» **INSTRUCTIONS TO FOLLOW**
Would you write out every entry exactly, but without the pictures?

Saved data entries:
· · · · ·

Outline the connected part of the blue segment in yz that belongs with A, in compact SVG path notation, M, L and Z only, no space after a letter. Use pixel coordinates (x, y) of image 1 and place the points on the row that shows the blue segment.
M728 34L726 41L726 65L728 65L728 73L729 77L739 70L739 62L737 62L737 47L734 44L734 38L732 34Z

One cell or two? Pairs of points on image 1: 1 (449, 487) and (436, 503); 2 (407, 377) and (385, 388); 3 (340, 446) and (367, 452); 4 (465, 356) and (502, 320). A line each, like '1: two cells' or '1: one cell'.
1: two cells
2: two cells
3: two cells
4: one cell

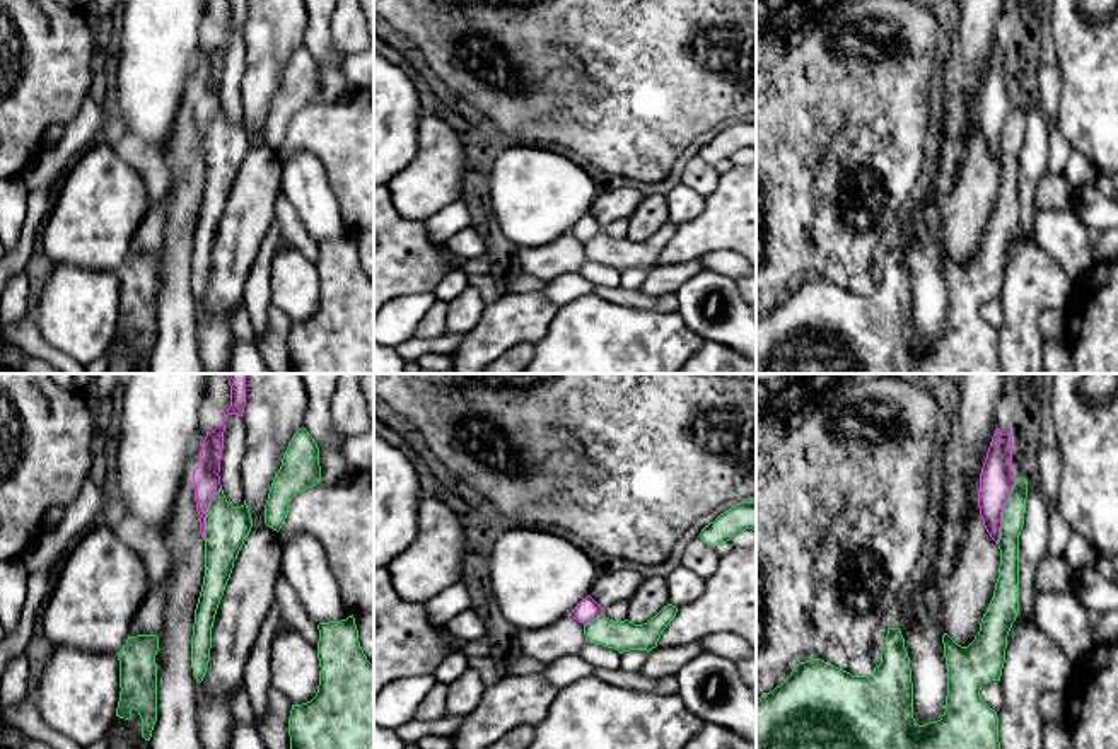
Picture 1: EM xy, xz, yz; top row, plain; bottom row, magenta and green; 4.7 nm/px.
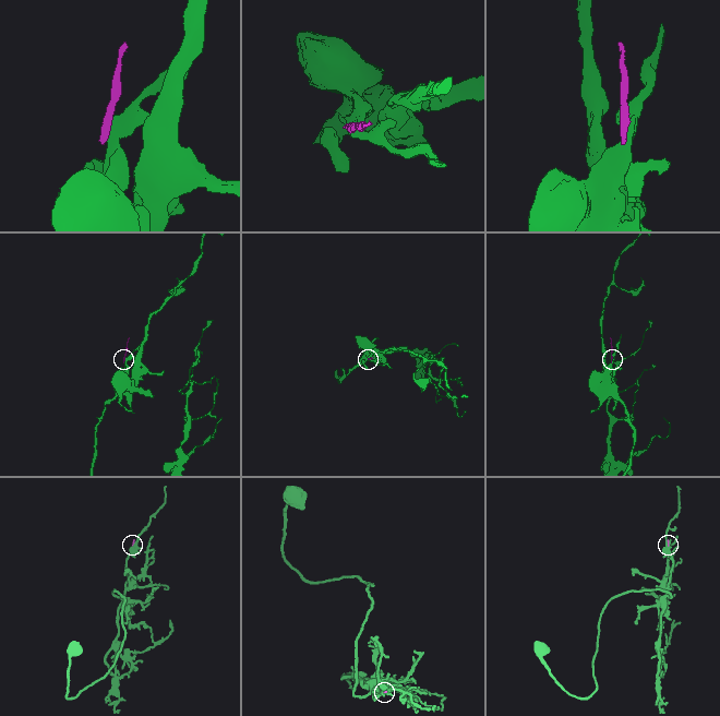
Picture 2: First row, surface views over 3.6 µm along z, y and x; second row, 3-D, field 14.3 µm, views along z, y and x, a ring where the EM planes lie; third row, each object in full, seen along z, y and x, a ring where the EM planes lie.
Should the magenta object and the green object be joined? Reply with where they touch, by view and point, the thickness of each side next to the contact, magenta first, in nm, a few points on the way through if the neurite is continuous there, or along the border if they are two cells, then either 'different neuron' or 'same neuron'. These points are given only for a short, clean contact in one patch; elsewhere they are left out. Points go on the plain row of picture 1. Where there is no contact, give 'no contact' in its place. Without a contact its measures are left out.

· · · · ·

» **OUTPUT BELOW**
Outline the connected part of the blue segment in yz that belongs with A, in compact SVG path notation, M, L and Z only, no space after a letter. Use pixel coordinates (x, y) of image 1 and place the points on the row that shows the blue segment.
M728 34L726 41L726 65L728 65L728 73L729 77L739 70L739 62L737 62L737 47L734 44L734 38L732 34Z

One cell or two? Pairs of points on image 1: 1 (449, 487) and (436, 503); 2 (407, 377) and (385, 388); 3 (340, 446) and (367, 452); 4 (465, 356) and (502, 320). A line each, like '1: two cells' or '1: one cell'.
1: two cells
2: two cells
3: two cells
4: one cell

Picture 1: EM xy, xz, yz; top row, plain; bottom row, magenta and green; 4.7 nm/px.
Picture 2: First row, surface views over 3.6 µm along z, y and x; second row, 3-D, field 14.3 µm, views along z, y and x, a ring where the EM planes lie; third row, each object in full, seen along z, y and x, a ring where the EM planes lie.
Should the magenta object and the green object be joined? Reply with where they touch, by view and point, the thickness of each side next to the contact, magenta first, in nm, a few points on the way through if the neurite is continuous there, or along the border if they are two cells, then either 'different neuron' or 'same neuron'. These points are given only for a short, clean contact in one patch; elsewhere they are left out. Points go on the plain row of picture 1. Where there is no contact, give 'no contact' in its place. Without a contact its measures are left out.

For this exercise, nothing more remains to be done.